We returned from there to Kassel by way of Halberstadt and Braunschweig. The results of Herr von Wiebeking’s investigations, which he delivered to the finance minister in Kassel, were as follows. [Wiebeking’s report]

This section [presumably the final section cited concerning costs] was not carried out because Herr von Wiebeking was in haste to deliver his memorandum and report to the minister. It was November [1808], the weather was becoming increasingly cold and harsh, and other business matters probably prompted the Herr General Director [Wiebeking] to return to Munich.

The Herr Finance Minister paid out the previously stipulated sum of 12,000 Francs in gold for this report, and Herr von Wiebeking journeyed back to Bavaria. This technical report of the Bavarian general director was now passed on to the Westphalian general inspector Jussow, who put the entire matter aside, and it was not until 29 July 1810 that the finance ministers wrote to the district construction manager in Göttingen, [Friedrich] Nauck [i.e., the present author]: “Since the preliminary work for the canal project requires that the necessary surveying be started, I herewith commission you to commence this project etc.”

Hence during the autumn of 1810 these terrain survey studies were begun between Zelle and Magdeburg. But because Herr von Wiebeking had not provided instructions, and the finance minister nothing more in the way of orders, I thus followed my own instincts and surveyed from the upper waters of the Aller as far as Zelle in the valley of the Fuse and Erse up as far as the Rothe Mühle on the Oker (approx.. 1 [German] mile below Braunschweig. But before this project could be finished, I was transferred by a royal decree on 8 November to Magdeburg as a district construction manager of the 1st Class, and these survey investigations were not continued. . . .

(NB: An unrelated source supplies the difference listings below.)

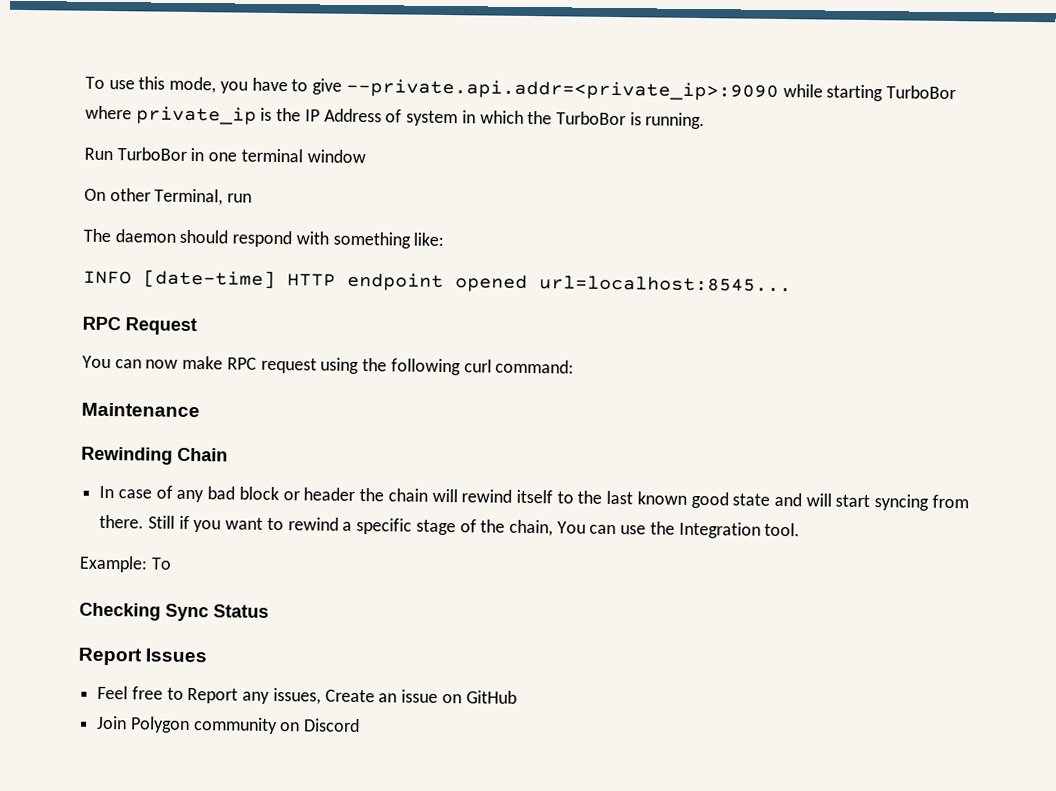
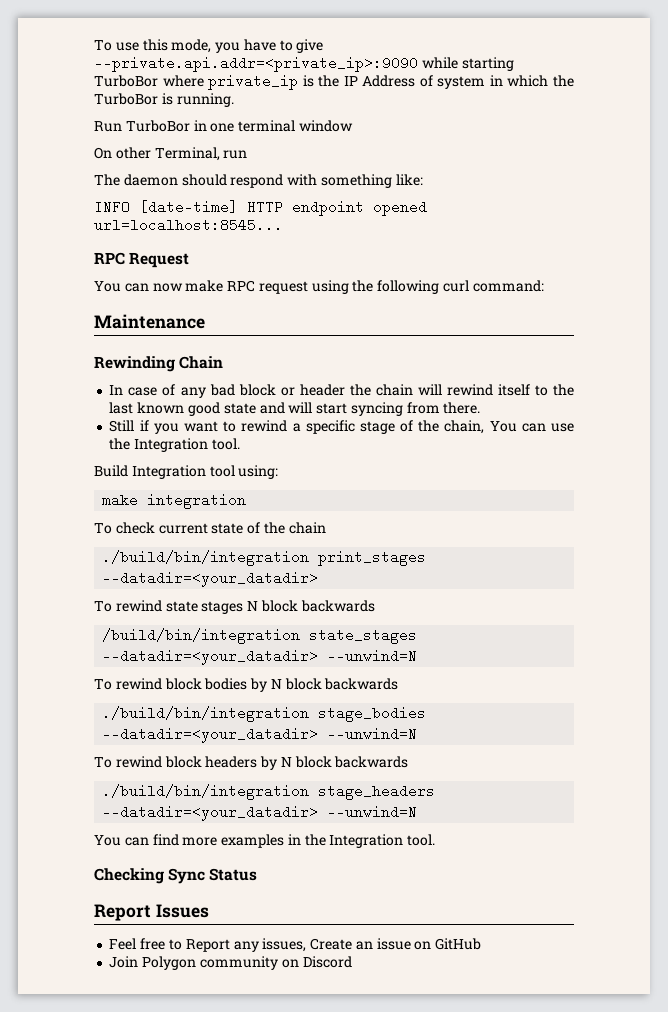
(145, 521) none -> (481, 408) //
[79,555,172,573] Example: To -> [94,465,279,479] [102,493,247,509] [94,522,326,534] [102,550,427,566] [102,571,319,587] [94,600,375,614] [102,628,418,644] [102,649,418,665] [94,678,399,692] [102,706,427,722] [102,727,418,743] [94,756,409,770] [102,784,436,800] [102,805,418,821] [94,834,436,848] Build Integration tool using: // make integration // To check current state of the chain // ./build/bin/integration print_stages --datadir=<your_datadir> // To rewind state stages N block backwards // /build/bin/integration state_stages --datadir=<your_datadir> --unwind=N // To rewind block bodies by N block backwards // ./build/bin/integration stage_bodies --datadir=<your_datadir> --unwind=N // To rewind block headers by N block backwards // ./build/bin/integration stage_headers --datadir=<your_datadir> --unwind=N // You can find more examples in the Integration tool.

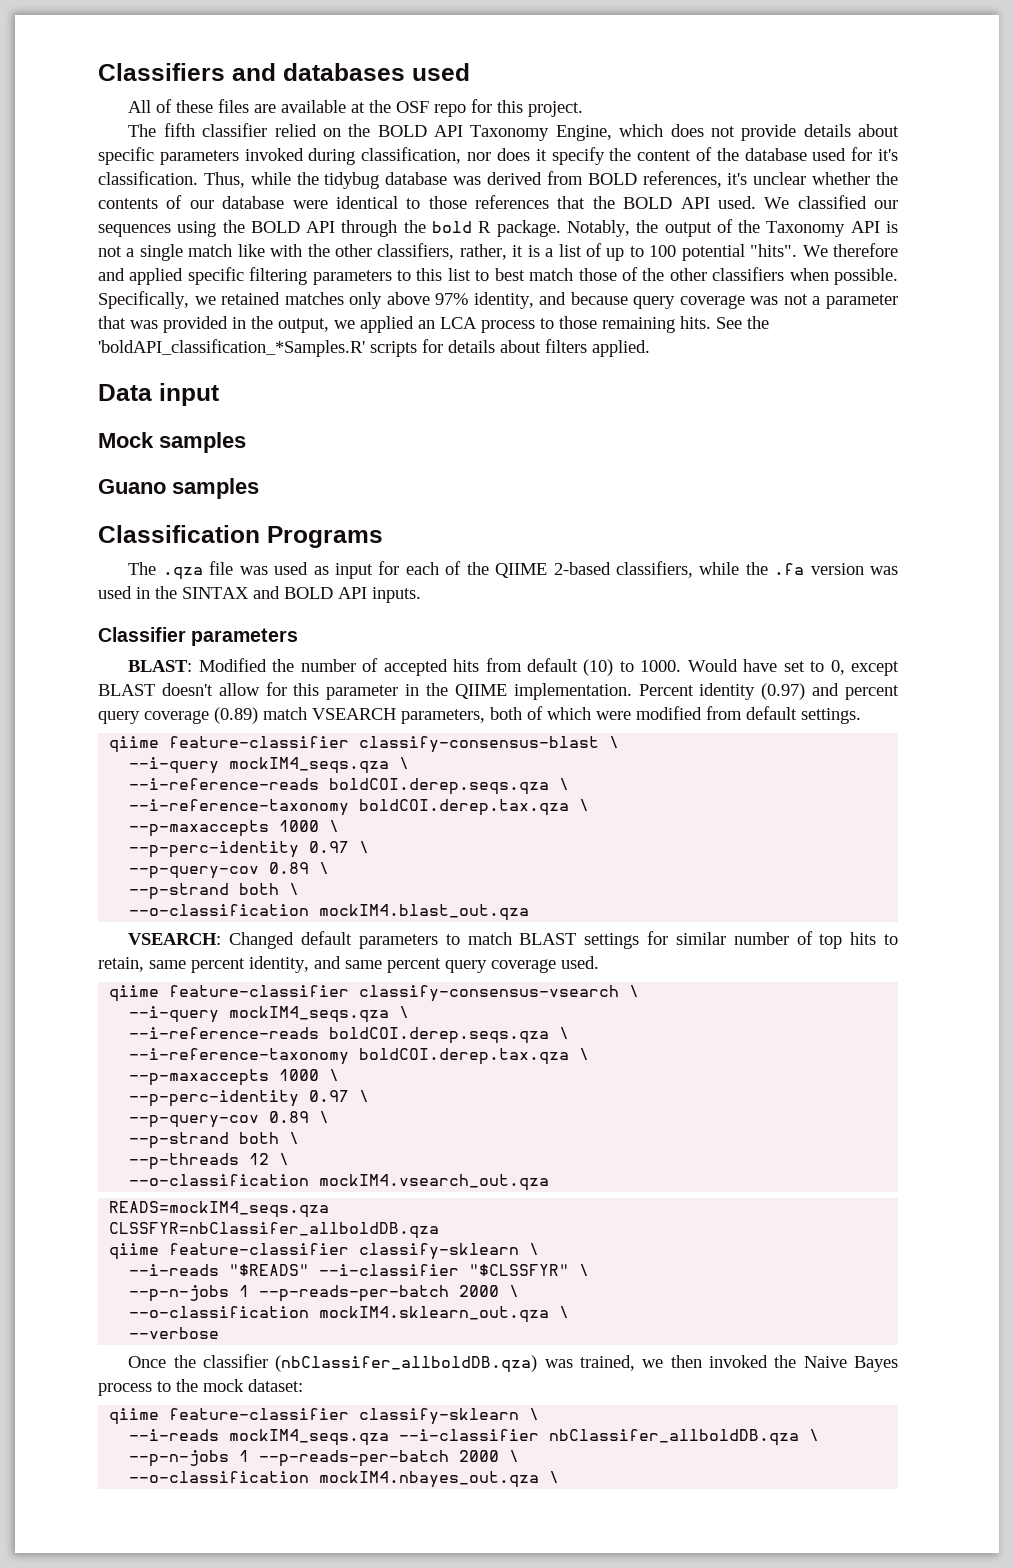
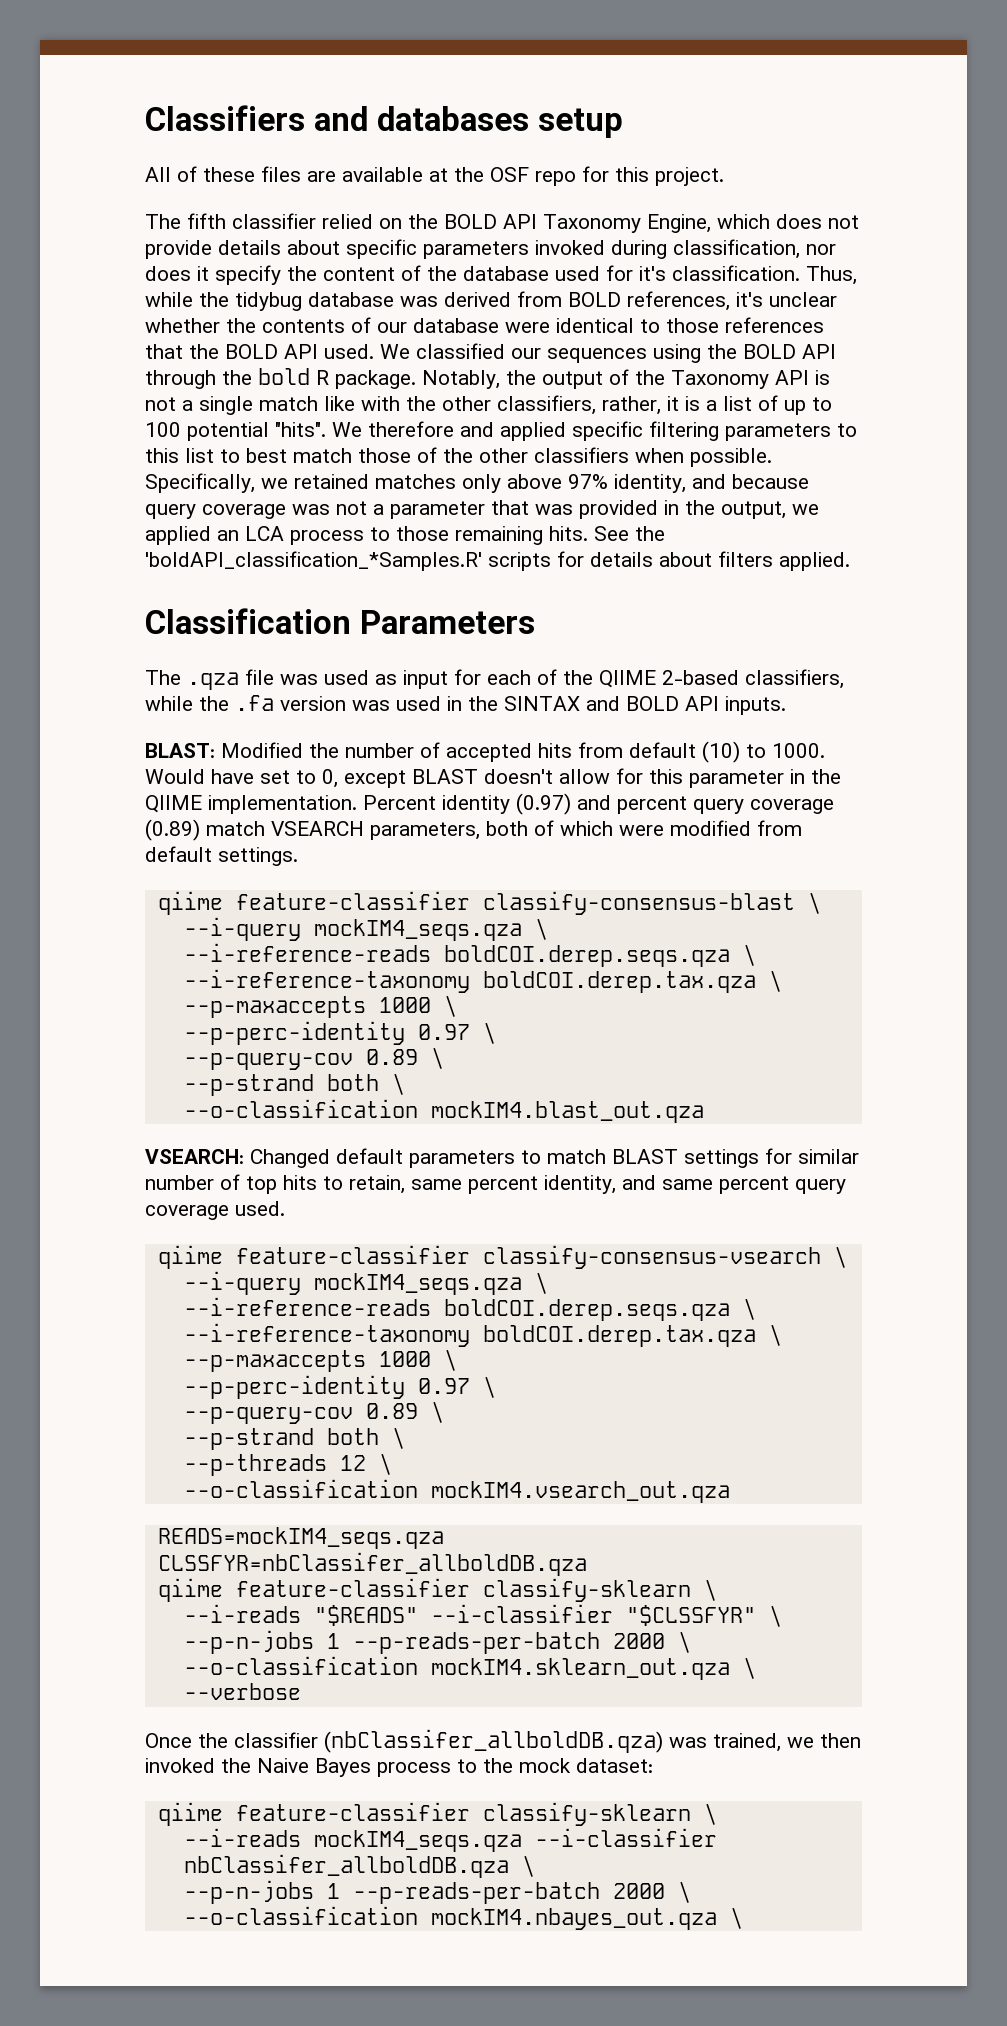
[412,63,470,81] used -> [537,108,623,138] setup
[98,383,219,406] [98,432,246,453] [98,478,259,499] // Data input // Mock samples // Guano samples -> (850, 561) none
[267,526,383,548] Programs -> [359,610,535,634] Parameters
[98,627,299,646] // Classifier parameters -> (786, 705) none

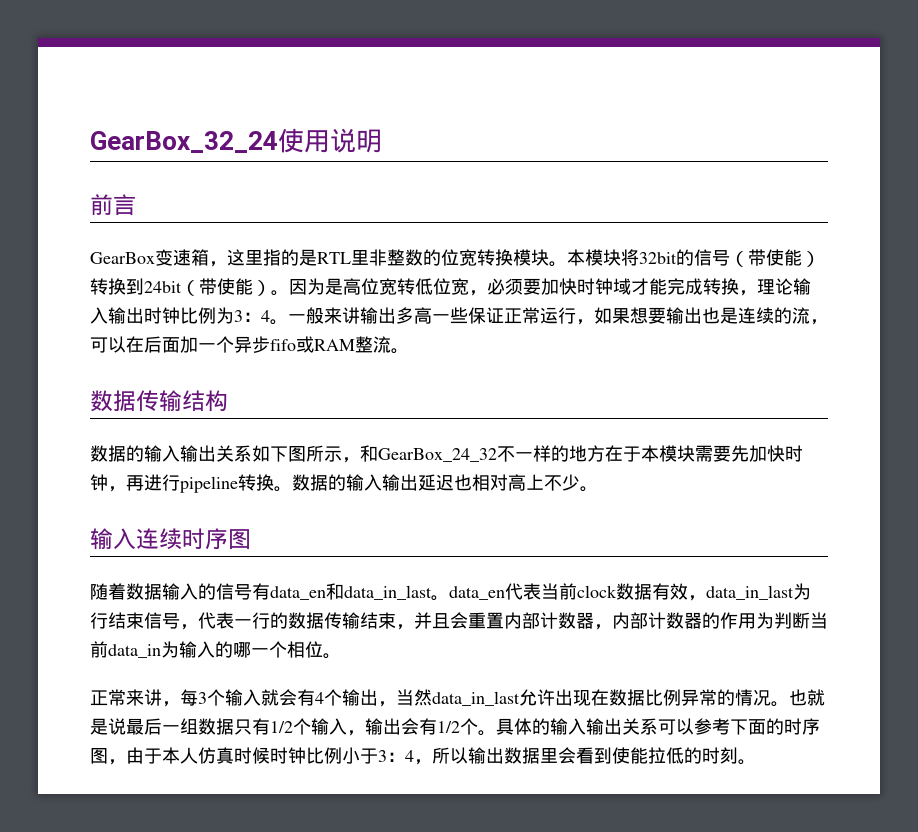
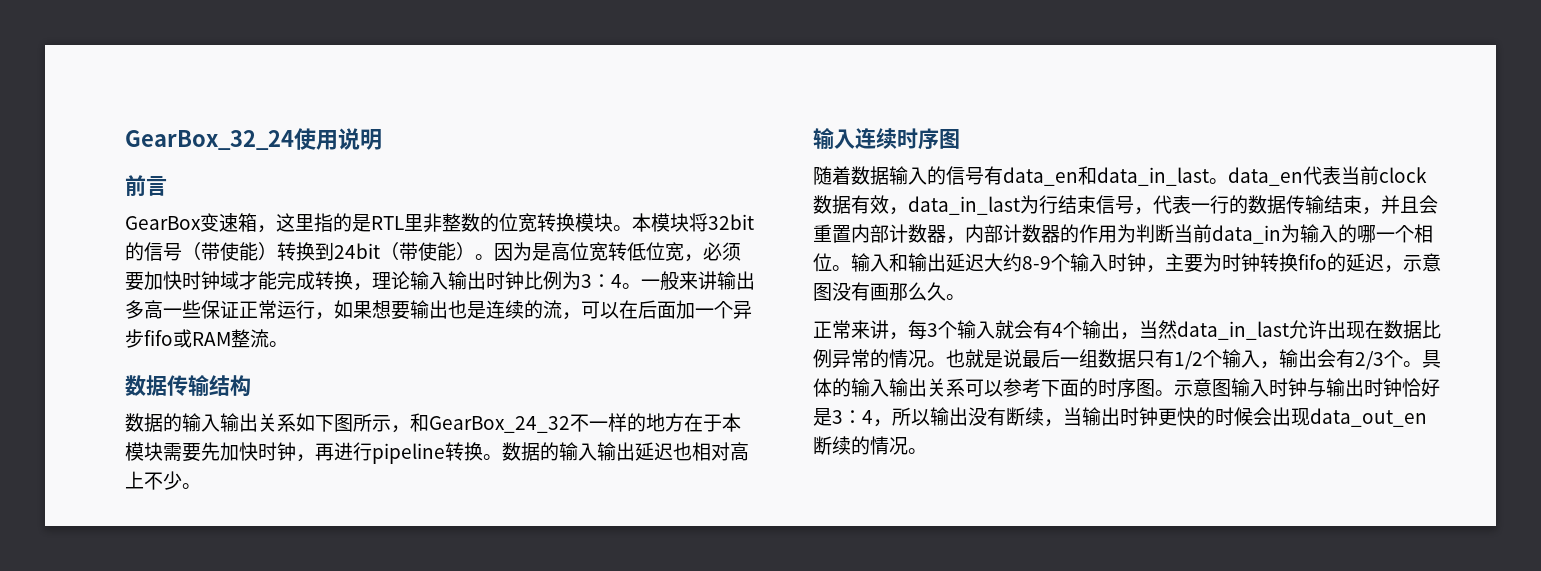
(341, 656) none -> [851,253,1441,273] [813,282,965,301] 输入和输出延迟大约8-9个输入时钟，主要为时钟转换fifo的延迟，示意图没有画那么久。
[437,721,460,733] 1/2 -> [1355,351,1384,370] 2/3
[108,747,378,765] ，由于本人仿真时候时钟比例小于 -> [1155,378,1440,397] [813,408,832,426] 。示意图输入时钟与输出时钟恰好是
[504,747,738,764] 数据里会看到使能拉低的时刻 -> [968,407,1427,427] [813,436,908,455] 没有断续，当输出时钟更快的时候会出现data_out_en断续的情况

Geopolitical and military developments along with, of course, the fall of Napoleon himself in 1815 considerably lowered the priority of the construction of the originally projected canals. That said, today a separate canal (or series of canals) does indeed begin at Magdeburg as originally conceived and connect the Elbe with the Weser, albeit not by connecting the Aller and Ohre rivers, but rather bypassing them or running in part parallel with them and then continuing on to the Weser at Minden rather than at the conjunction, in the easterly direction, of the Aller with the Weser or, in the westerly direction, with the Ohre with the Elbe.